Die Bundesregierung hat die Reform des Nationalen Wasserstoffrats abgeschlossen und die neuen Mitglieder berufen. Grundlage ist ein Kabinettsbeschluss vom 10. Juni 2026 auf Vorlage von Bundeswirtschaftsministerin Katherina Reiche. Die neue Satzung ist seit dem 1. Juli 2026 in Kraft, die bisherigen Mitgliedschaften endeten zum 30. Juni 2026.
Dem Gremium gehören künftig 17 Mitglieder an. Vorschlagsberechtigt sind das Bundesministerium für Wirtschaft und Energie, das Bundesministerium für Forschung, Technologie und Raumfahrt, das Bundesministerium für Verkehr, das Bundesministerium für Umwelt, Klimaschutz, Naturschutz und nukleare Sicherheit sowie das Bundesministerium für wirtschaftliche Zusammenarbeit und Entwicklung. Zehn Mitglieder wurden erstmals berufen, sieben gehörten dem Rat bereits zuvor an. Nach Angaben der Bundesregierung soll die Reform die Gremienstruktur „verschlanken“ und die „wirtschaftliche Expertise“ stärken. Wissenschaft und Zivilgesellschaft bleiben vertreten.
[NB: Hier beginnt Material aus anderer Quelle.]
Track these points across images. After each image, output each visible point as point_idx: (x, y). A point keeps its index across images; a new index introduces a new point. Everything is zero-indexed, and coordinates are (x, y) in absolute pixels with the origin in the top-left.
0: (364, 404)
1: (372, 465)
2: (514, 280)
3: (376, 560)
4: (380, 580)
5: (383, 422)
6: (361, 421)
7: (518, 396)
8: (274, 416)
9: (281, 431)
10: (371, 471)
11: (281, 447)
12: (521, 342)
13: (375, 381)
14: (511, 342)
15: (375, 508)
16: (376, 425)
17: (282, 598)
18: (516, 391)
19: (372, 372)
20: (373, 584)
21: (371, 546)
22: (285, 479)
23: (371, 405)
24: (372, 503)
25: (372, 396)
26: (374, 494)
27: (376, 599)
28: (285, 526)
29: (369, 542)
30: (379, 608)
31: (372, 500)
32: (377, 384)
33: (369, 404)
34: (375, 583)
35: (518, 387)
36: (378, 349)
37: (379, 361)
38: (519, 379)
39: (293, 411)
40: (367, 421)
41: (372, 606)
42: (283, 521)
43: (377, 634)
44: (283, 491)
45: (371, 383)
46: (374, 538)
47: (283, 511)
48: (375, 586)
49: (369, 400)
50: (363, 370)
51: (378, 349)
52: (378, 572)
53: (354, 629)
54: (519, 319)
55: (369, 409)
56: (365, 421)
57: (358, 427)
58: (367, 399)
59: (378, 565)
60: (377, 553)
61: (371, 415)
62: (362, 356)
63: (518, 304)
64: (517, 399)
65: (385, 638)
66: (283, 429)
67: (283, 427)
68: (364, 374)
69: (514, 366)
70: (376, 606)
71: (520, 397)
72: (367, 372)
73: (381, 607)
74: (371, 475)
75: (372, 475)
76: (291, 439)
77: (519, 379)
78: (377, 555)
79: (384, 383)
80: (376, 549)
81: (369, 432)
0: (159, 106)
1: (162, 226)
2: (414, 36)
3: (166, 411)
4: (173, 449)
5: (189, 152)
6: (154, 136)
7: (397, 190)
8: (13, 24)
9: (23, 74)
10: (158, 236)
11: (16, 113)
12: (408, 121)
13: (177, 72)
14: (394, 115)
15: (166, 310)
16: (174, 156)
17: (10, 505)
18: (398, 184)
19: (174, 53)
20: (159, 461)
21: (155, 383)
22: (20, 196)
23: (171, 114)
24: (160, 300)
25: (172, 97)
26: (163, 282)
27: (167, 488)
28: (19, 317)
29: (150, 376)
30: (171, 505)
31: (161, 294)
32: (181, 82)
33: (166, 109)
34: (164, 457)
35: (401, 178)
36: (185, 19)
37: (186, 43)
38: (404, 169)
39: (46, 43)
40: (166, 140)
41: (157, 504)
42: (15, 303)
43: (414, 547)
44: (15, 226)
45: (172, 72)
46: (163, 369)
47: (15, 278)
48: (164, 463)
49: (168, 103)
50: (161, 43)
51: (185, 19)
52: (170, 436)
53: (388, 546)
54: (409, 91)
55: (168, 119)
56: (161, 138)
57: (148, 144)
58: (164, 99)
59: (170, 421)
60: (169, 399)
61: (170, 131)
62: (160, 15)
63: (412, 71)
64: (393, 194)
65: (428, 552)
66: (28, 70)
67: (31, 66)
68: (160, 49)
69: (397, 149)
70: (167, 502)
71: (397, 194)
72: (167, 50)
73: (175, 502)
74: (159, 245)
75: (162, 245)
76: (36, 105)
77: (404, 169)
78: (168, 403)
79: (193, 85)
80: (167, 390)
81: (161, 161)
Stefan Dohler übernimmt Vorsitz, Felix Matthes wird Stellvertreter
Den Vorsitz übernimmt Stefan Dohler, Vorstandsvorsitzender der EWE AG und seit Juni 2024 Präsident des Bundesverbands der Energie- und Wasserwirtschaft (BDEW). Stellvertretender Vorsitzender wird Felix Matthes, Forschungskoordinator für Energie- und Klimapolitik am Öko-Institut. Matthes war bereits im bisherigen NWR stellvertretender Vorsitzender und zeitweise Interimsvorsitzender.
Die BDEW-Hauptgeschäftsführerin Kirsten Westphal bedankte sich „für das erneute Vertrauen der Bundesregierung“ und freue sich, „auch weiterhin im Rahmen des Nationalen Wasserstoffrates an der Ausgestaltung des Wasserstoffhochlaufs mitwirken zu dürfen.“ Der Markthochlauf gelinge nur, wenn Produktion, Infrastruktur, Nachfrage und Finanzierung zusammen gedacht würden. „Der BDEW hat sich deshalb schon früh für eine europäische Wasserstoffallianz und ein konzertiertes Vorgehen eingesetzt, wie es auch im Koalitionsvertrag vereinbart wurde.“
Zu den neu berufenen Mitgliedern gehört Werner Ponikwar, Vorstandsvorsitzender von Thyssenkrupp Nucera. „Es ist mir eine große Ehre, Teil des Nationalen Wasserstoffrats zu sein. Die Berufung ist ein starkes Signal für unsere Branche und für uns als thyssenkrupp nucera“, sagt Ponikwar. Er wolle einen aktiven Beitrag dazu leisten, „die richtigen Rahmenbedingungen für den Hochlauf der Wasserstoffwirtschaft in Deutschland zu setzen“.
Weitere berufene Mitglieder sind Tilman Altenburg, Thomas Behrends, Alexander Bercht, Andreas Gorbach, Gunnar Groebler, Thomas Hüwener, Karsten Lemmer, Velibor Marjanovic, Julia Metz, Andreas Mündel, Karsten Pinkwart, Viviane Raddatz und Nicole Schödel.
DWV begrüßt Neuaufstellung
Der Deutsche Wasserstoff-Verband (DWV) begrüßt die Neuaufstellung. „Der Wasserstoffhochlauf in Deutschland befindet sich in einer spannenden und auch sensiblen Phase. Es gilt nun den Perspektivwechsel von allgemeinen Strategien hin zur konkreten Marktentwicklung zu gestalten“, erklärt Andreas Kuhlmann, Vorstandsvorsitzender des DWV. Als zentrale Themen für den Aufbau tragfähiger Wasserstoffmärkte nennt der Verband Investitionssicherheit, Infrastrukturentwicklung, Nachfrageimpulse und die Einbindung von Wasserstoffderivaten.
Der Nationale Wasserstoffrat berät die Bundesregierung seit 2020 zur Umsetzung und Weiterentwicklung der Nationalen Wasserstoffstrategie.